Provided passage
Content starts

PUTTING FAITH IN NUMBERS
Activity trackers can be great, providing you with stacks of data that allows you to monitor and observe progressions in your fitness. But, blind faith in the numbers can derail your running.Technology provides us with real time feedback, like pace, distance, heart rate and cadence, but does this prevent us from listening to the very real feedback our bodies are providing? Running 180 steps per minute is counter-productive if it makes you feel like you are running like a horse on hot coals. Running a 5k on a nice flat course on a bright autumn morning is totally different to a hilly 5k run in heavy rain after a stressful week at work. Don’t hamper yourself with predefined targets!We recommend structuring your running by time and effort or feel. Running for 30 mins at a ‘steady’ pace can be replicated regardless of weather, terrain, or mood - allowing you to be much more consistent in your effort. Eluid agrees with us.
COMPARING YOURSELF TO OTHERS
“Comparison is the thief of joy.” You are unique, with your own individual circumstance. Running five times a week at breakneck speed might work for some guy you follow on Strava - but it might not work for you. If you looked at the training schedules of Olympic 1500m finalists you would be surprised at how varied they are. That’s because they are brilliant at finding the right balance of training that works for them. We don’t have their talent or have the luxury of training full time but we can borrow their more individualistic approach. Keep a running diary, making note of how the sessions make you feel. This will help you find a training routine that makes you feel great and brings you the most satisfaction.

Content ends

Data excerpts
Content starts

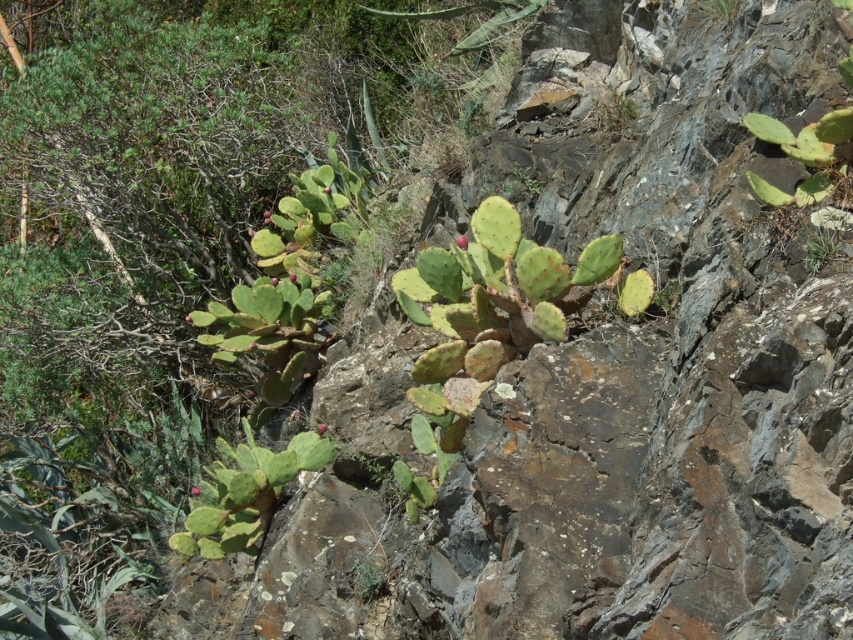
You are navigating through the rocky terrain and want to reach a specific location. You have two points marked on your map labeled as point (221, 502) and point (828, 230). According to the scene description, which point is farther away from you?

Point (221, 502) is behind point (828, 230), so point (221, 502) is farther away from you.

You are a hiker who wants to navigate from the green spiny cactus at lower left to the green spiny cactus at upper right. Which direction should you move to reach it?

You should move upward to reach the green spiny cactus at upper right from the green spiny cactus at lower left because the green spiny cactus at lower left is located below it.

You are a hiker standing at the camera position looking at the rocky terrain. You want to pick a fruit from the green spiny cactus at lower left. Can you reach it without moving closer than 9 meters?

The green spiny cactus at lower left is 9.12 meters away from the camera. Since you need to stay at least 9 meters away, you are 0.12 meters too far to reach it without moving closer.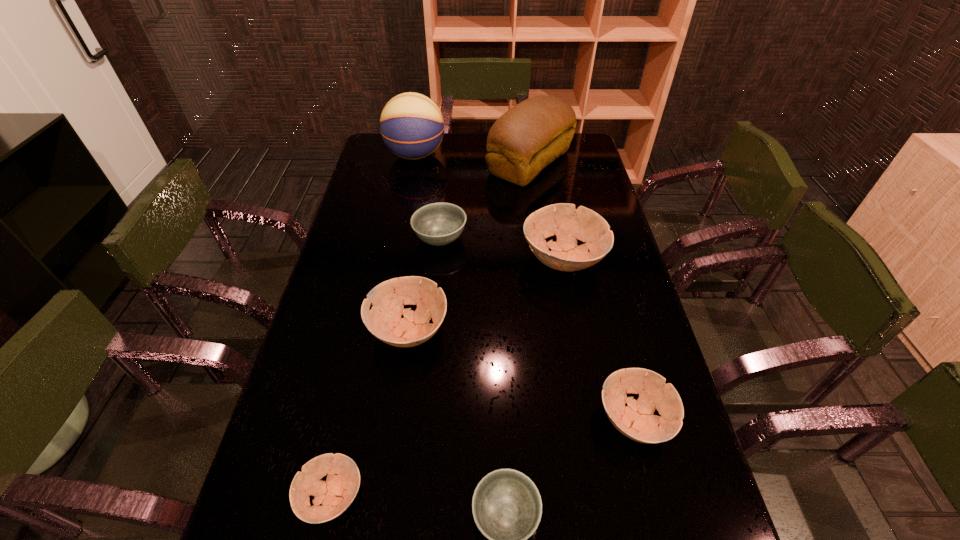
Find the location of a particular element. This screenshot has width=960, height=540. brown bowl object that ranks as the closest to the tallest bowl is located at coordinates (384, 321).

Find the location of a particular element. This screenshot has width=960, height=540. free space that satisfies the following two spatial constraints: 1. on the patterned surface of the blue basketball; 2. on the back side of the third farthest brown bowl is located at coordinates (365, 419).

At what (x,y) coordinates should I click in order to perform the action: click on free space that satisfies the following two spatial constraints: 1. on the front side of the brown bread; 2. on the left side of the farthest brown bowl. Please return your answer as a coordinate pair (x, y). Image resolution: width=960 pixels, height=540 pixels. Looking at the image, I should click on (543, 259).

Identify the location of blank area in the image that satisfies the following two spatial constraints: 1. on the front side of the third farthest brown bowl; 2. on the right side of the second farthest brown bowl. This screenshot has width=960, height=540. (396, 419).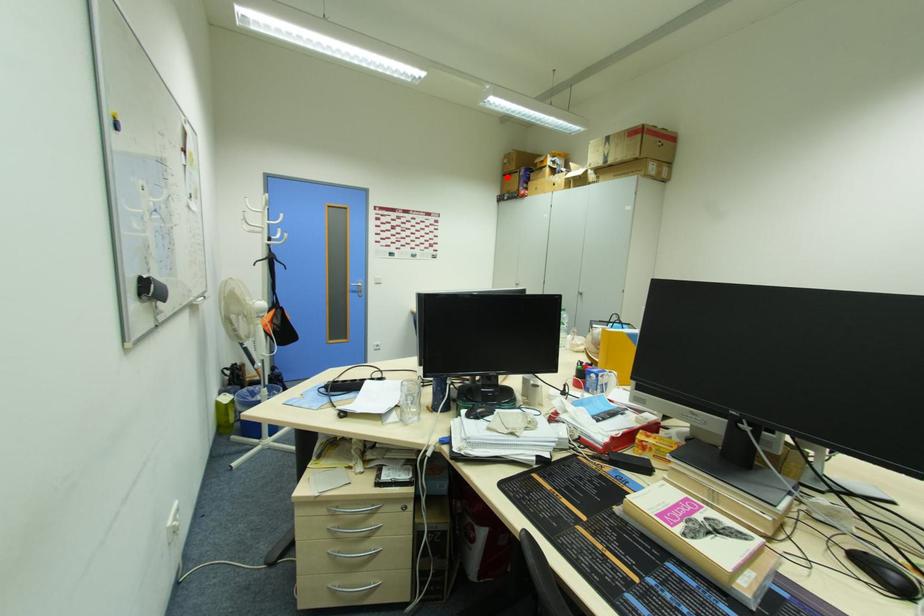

Content ends

Prompt A
According to the running advice, what should you structure your running by?
Prompt B
Pick up the running advice after its final sentence and carry it forward.

Answer area A
By time and effort or feel.

Answer area B
GETTING STUCK IN A ONE PACED RUT
Understandably, new runners tend to focus on ‘building the distance’ in their training. This is great initially - it’s important to build strength and stamina. However, as you progress it's really important to include some variety in your training. In very simple terms, there are a number of bits in our bodies or ‘physiological areas’ we need to develop to improve our ability to run. Lung busting intervals improve our ability to take on and use large volumes of oxygen, sustained challenging pace runs improve our hearts capacity to pump the blood around the body, and short fast sprints improve communication between brain and muscles. Building the distance only gets us so far - variety is the spice of life.
SETTING ‘HARD AND FAST’ GOALS
We are told to make sure our goals are measurable - so it makes perfect sense to include firm dates, times and distances. However, if you want to have a healthy, fruitful and long-term relationship with running perhaps it’s better to cut ourselves a bit of slack.Trying to hit a specific time goal in a specific race on a specific day is a tough ask. What happens if the weather is unseasonably warm, or the wind starts gusting at 40 kmh? What happens if you pick up a cold the day of the race? Very specific time goals can bring added pressure on race day - many runners have felt the dark cloud of negativity that envelopes them as they start to fall short of their mid-race splits!Set goals that focus on the journey you need to take to reach the times or distances you want to achieve. If running three times a week consistently over eight weeks, and joining a pilates group will help you run a sub 50 min 10k, then make that your goal. If you don’t do it at the first attempt you will at the second!
GOING IN STRAIGHT FOR THE MARATHON
Running a marathon can be an incredible life affirming experience, but it's also really tough. If you want to tackle 26.2 you need to be prepared to devote four months of your life to a race that can easily end in disappointment. Run a 10k, race a 5k - you can run one every weekend if the mood takes you! People always want to buy a ticket to the big dance but there is so much fun to be had at events along the way.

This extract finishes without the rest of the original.